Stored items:
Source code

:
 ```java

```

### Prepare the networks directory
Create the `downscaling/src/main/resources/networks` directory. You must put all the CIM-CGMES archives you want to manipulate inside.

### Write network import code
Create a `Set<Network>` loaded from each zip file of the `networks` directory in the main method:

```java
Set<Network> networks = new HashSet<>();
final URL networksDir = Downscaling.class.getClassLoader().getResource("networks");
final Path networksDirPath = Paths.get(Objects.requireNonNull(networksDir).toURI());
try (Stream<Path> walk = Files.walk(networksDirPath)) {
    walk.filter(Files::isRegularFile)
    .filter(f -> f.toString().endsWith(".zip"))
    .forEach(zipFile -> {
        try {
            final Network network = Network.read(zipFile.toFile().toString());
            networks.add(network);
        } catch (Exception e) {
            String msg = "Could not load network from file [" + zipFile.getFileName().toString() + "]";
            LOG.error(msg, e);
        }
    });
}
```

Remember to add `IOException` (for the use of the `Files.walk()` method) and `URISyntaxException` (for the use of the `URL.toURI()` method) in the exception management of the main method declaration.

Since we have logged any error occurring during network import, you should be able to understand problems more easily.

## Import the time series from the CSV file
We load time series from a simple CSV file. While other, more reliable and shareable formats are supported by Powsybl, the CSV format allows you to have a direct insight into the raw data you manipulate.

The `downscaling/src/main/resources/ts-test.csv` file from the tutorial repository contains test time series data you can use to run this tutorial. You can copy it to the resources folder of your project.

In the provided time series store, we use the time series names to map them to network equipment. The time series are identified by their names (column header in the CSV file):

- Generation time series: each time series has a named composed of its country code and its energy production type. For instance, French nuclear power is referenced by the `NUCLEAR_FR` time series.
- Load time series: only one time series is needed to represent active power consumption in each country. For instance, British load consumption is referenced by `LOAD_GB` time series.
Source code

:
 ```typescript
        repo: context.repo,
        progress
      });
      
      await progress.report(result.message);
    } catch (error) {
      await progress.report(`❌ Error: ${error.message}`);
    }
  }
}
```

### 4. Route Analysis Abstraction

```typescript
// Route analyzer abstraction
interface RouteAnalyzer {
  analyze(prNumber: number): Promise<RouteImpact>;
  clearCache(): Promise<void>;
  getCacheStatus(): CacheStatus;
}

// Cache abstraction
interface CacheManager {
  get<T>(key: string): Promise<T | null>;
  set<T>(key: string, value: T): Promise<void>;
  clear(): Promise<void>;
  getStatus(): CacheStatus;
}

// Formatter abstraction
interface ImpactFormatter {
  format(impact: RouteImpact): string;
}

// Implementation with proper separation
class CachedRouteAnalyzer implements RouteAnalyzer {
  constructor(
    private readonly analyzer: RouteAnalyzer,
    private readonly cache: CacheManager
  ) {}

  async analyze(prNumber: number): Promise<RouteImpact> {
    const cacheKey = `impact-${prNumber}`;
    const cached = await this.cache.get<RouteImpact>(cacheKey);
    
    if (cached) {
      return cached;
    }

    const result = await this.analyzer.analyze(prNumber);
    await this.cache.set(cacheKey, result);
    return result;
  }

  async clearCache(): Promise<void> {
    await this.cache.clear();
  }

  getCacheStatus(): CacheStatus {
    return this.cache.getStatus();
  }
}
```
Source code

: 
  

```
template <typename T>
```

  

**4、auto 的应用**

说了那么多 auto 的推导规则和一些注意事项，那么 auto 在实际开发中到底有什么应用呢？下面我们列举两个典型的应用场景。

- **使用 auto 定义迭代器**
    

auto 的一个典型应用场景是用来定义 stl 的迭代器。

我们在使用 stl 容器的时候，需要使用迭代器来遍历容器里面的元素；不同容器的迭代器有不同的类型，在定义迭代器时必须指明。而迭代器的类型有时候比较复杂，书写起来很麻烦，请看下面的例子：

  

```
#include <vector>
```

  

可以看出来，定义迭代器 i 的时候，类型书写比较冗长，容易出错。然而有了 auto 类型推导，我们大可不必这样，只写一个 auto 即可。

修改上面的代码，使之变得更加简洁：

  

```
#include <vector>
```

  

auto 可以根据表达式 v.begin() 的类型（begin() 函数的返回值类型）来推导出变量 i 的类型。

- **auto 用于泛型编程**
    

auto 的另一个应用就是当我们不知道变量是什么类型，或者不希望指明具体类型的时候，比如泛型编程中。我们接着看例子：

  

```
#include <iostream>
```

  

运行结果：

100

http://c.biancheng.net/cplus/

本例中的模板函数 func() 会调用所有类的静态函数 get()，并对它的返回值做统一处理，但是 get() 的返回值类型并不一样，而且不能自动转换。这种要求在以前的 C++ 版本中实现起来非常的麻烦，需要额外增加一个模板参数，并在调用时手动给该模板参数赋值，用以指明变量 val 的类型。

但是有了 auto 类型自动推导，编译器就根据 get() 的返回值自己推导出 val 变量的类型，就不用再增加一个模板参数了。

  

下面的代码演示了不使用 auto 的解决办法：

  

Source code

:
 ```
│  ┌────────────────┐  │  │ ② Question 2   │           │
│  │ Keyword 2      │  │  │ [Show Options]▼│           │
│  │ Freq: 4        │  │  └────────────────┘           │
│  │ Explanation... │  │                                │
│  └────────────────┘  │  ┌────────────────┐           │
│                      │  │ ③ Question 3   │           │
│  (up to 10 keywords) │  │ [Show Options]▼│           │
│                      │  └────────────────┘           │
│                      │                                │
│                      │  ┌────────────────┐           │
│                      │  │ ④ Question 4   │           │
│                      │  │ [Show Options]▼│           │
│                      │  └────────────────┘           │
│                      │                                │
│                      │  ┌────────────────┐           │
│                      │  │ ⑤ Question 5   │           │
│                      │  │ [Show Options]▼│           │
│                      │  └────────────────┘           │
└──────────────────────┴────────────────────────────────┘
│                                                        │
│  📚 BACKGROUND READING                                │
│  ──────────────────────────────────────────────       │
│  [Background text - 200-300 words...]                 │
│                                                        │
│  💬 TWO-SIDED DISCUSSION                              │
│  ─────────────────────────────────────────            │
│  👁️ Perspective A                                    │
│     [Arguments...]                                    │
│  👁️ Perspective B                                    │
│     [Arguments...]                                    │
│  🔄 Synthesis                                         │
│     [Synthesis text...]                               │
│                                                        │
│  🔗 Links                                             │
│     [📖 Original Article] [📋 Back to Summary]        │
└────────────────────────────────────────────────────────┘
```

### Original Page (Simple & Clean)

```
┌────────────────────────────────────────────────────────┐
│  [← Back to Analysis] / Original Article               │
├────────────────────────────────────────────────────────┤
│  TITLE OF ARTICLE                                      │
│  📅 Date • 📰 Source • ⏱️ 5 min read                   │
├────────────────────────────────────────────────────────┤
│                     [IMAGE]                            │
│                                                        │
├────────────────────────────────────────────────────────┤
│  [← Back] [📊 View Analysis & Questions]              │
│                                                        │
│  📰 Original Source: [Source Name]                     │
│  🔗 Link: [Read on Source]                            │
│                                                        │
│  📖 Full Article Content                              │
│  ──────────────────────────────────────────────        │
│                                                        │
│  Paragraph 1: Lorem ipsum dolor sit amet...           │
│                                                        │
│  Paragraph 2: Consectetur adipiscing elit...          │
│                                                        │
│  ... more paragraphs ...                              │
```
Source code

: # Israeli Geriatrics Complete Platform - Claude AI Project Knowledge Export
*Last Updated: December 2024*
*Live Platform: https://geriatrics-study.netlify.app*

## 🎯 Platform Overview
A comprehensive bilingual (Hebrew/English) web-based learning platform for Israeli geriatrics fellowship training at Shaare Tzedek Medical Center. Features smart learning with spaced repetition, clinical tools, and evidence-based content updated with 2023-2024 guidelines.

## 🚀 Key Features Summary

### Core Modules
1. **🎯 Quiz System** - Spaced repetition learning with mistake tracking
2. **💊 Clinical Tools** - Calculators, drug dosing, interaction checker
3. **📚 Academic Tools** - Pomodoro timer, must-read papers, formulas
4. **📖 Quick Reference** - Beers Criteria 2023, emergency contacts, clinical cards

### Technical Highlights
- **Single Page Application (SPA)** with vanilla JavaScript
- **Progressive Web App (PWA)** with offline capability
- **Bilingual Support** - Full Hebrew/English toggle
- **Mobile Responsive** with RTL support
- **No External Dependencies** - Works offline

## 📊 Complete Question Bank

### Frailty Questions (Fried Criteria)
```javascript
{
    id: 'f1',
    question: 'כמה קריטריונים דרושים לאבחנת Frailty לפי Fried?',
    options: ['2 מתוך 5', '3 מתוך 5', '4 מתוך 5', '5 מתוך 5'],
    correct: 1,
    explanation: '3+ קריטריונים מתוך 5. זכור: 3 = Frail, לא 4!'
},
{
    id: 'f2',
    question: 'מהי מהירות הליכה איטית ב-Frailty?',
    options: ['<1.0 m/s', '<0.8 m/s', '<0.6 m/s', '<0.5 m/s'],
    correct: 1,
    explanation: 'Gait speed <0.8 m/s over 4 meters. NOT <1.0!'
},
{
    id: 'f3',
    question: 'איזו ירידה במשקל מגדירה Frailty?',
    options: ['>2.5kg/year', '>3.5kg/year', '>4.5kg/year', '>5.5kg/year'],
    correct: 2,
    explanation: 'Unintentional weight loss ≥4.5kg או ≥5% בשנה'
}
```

» **Work item**: Your job is to print exactly the lines that run from the top of the entries through the line with "We load time", and no others.

» **Expected answer**:
Source code

:
 ```java

```

### Prepare the networks directory
Create the `downscaling/src/main/resources/networks` directory. You must put all the CIM-CGMES archives you want to manipulate inside.

### Write network import code
Create a `Set<Network>` loaded from each zip file of the `networks` directory in the main method:

```java
Set<Network> networks = new HashSet<>();
final URL networksDir = Downscaling.class.getClassLoader().getResource("networks");
final Path networksDirPath = Paths.get(Objects.requireNonNull(networksDir).toURI());
try (Stream<Path> walk = Files.walk(networksDirPath)) {
    walk.filter(Files::isRegularFile)
    .filter(f -> f.toString().endsWith(".zip"))
    .forEach(zipFile -> {
        try {
            final Network network = Network.read(zipFile.toFile().toString());
            networks.add(network);
        } catch (Exception e) {
            String msg = "Could not load network from file [" + zipFile.getFileName().toString() + "]";
            LOG.error(msg, e);
        }
    });
}
```

Remember to add `IOException` (for the use of the `Files.walk()` method) and `URISyntaxException` (for the use of the `URL.toURI()` method) in the exception management of the main method declaration.

Since we have logged any error occurring during network import, you should be able to understand problems more easily.

## Import the time series from the CSV file
We load time series from a simple CSV file. While other, more reliable and shareable formats are supported by Powsybl, the CSV format allows you to have a direct insight into the raw data you manipulate.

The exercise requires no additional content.